Streamline Performance Analyzer

Arm DS-5 Development Studio Streamline performance analyzer enables you to get the best out of your system’s resources and create high performance, energy efficient products. Its innovative user interface brings together system performance metrics, software tracing, statistical profiling and power measurement to present you with a system dashboard where you can quickly identify code hotspots, system bottlenecks and other unintended effects of your code or the system architecture. Take an in-depth look at Streamline or read the Streamline FAQ.

  • Speed Up Your Code

    Find out where the CPU is spending the most time, improve code parallelization for multicore platforms and tune code for optimal cache usage.

  • Reduce Energy Footprint

    Monitor actual power consumption with the Arm Energy Probe, spot where you can improve power management and optimize compute tasks for efficiency.

  • Balance System Resources

    Analyze and optimize Mali GPU utilization, monitor CPU and GPU cache usage and system memory. Check load distribution across multiple cores.

  • Customize it for Your System

    Connect your own data to Streamline analysis views, extend the open source driver to monitor variables and augment your code to send printf-like messages to Streamline.

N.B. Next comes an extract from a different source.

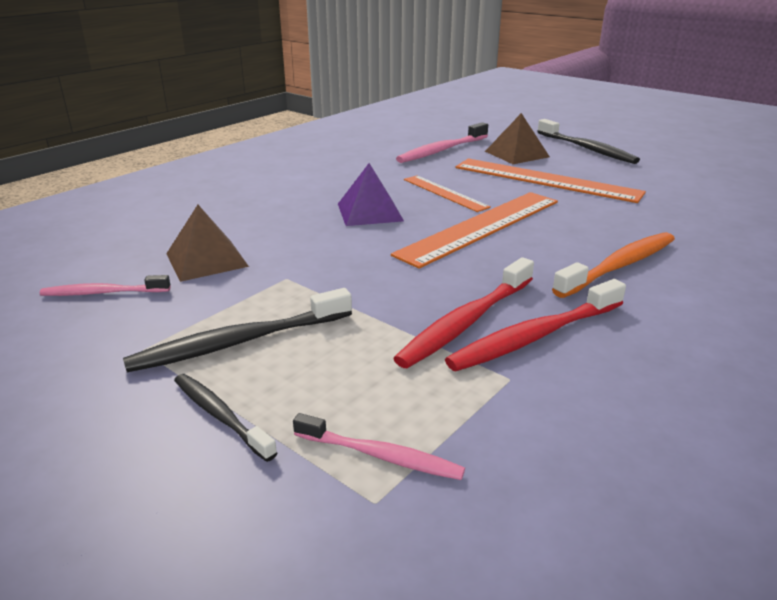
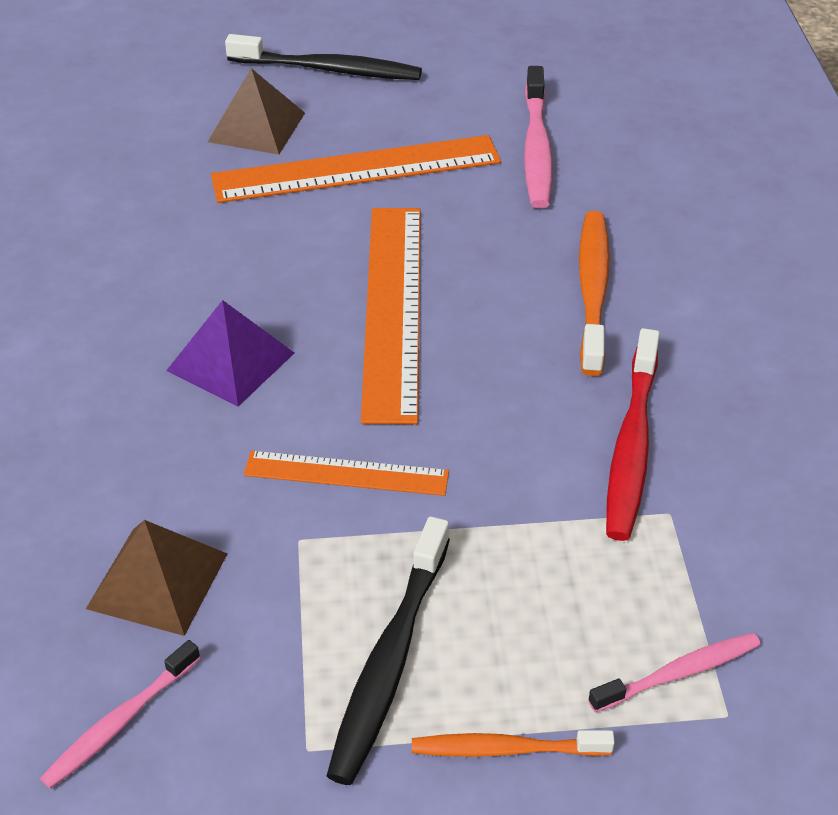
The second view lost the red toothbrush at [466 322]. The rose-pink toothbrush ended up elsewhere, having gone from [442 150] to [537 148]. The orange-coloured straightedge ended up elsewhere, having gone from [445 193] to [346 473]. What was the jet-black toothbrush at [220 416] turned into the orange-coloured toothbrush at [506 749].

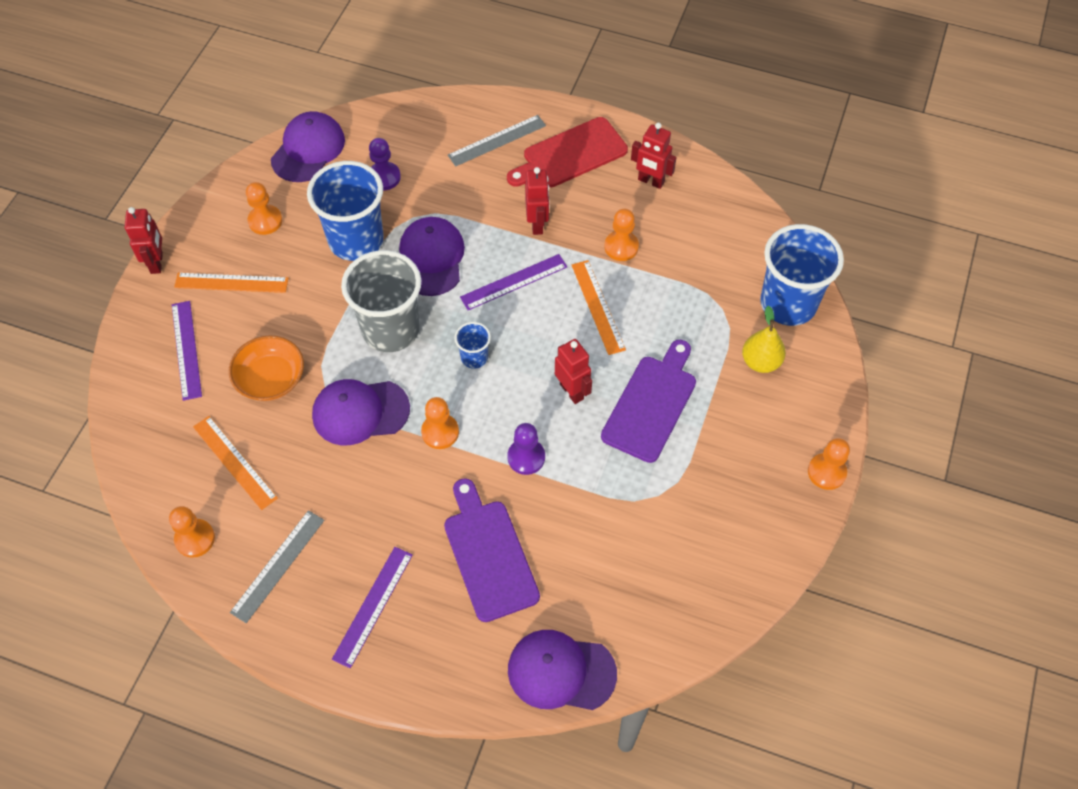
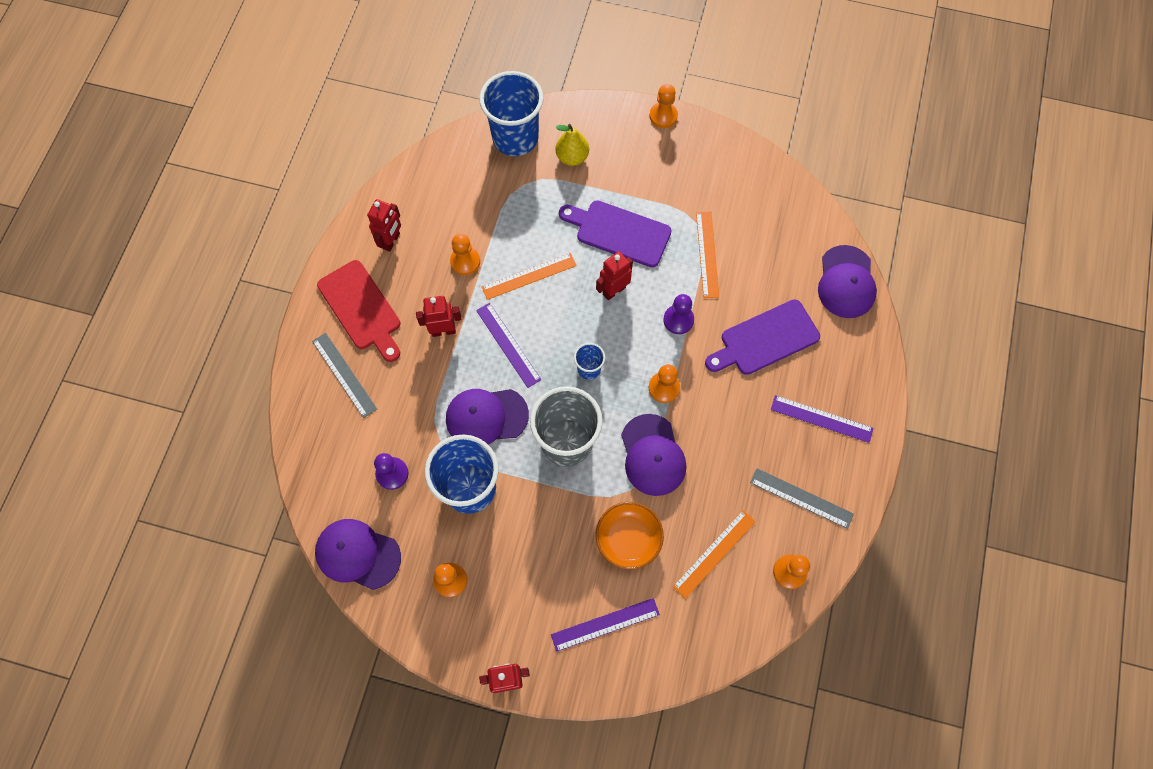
The orange-coloured straightedge ended up elsewhere, having gone from [231 283] to [707 254].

The right level for modern complex systems

We are great fans of Arm CoreSight trace. It is the best technology for so many use cases. But the reality is, on today’s very fast and complex multicore SoCs instruction level is just the wrong level of abstraction for system analysis. Streamline for Linux and Android uses a hassle-free architecture, based on a software agent (named Gator), to collect all statistics you require to analyze your system, at a fraction of the cost of a high-end trace unit. Gator is open source (therefore extensible) and typically does not take more than 3% of CPU time on a single core device. Learn more about real-life Streamline use cases in this blog series.

Multicore system optimization made simple

The potential performance gain of an extra core can be easily missed because of issues like poor thread synchronization and sub-optimal parallelization. For SMP platforms, Streamline features per-core and per-cluster statistics to help you quickly verify your system utilization. Moreover, as if you were Superman, the X-Ray mode makes you see through the software threads’ tracing to find out on which core they were running at any moment.

Reap the energy efficiency advantage of your Arm device

ARM Energy Probe and National Instruments DAQ unit

We are very proud of our processor technology and its indisputable energy efficiency leadership. However, between us designing our IP and your final product shipping, many things can dramatically impact on energy consumption. In this respect, we know your software can be either the hero or the villain of the day.

When paired to an Arm Energy Probe or National Instruments DAQ unit, Streamline can acquire real power data from your board and correlate it with all the other software and hardware statistics, including DVFS and cpuidle, to show you the true picture of your power management. Alternatively, Streamline can read and display these measurements directly from your Linux hwmon subsystem. Learn more about how to use the Energy Probe with the hwmon subsystem in this blog. Watch the Energy Probe introduction video.

Integrated Arm Mali Graphics, OpenCL and CoreLink CCI Performance Analysis

Graphics intensive tasks, such as sophisticated user interfaces and gaming content, do not run in isolation in just one processor. For this reason, you need to have visibility of the performance across application and graphics processors. Streamline links up to Arm Mali GPU drivers to provide a wide range of statistics on OpenGL® ES 1.1 and 2.0 usage, over 300 software and hardware performance counters and samples of the frame buffer, enabling a new breed of high performance, energy efficient content. Learn about GPU optimization for Mali Utgard and Midgard devices with our practical guide.

Streamline also supports visualization of OpenCL dependencies, helping you to balance resources between GPU and CPU better than ever. By making clever use of processor loading, significant performance gains are possible, giving your customers a slicker, more responsive, more engaging experience on the latest generation of mobile devices.

In addition, Streamline highlights bottlenecks coming from fabric resources such as cache memories and the CoreLink CCI-400 by also reading and displaying its performance counters.

ARM Streamline on DS-5 v5.21 showing Mali counters and OpenCL support

User Annotations

Streamline also provides visibility of high-level events in the software, which are important to measure time between events and understand the relationships between events, thread activity and system resources. From tracking machine state changes on a timeline, to correlating frame buffer content with performance issues, all you need to do is to write (yes, printf style) into the gator driver from either user or kernel space.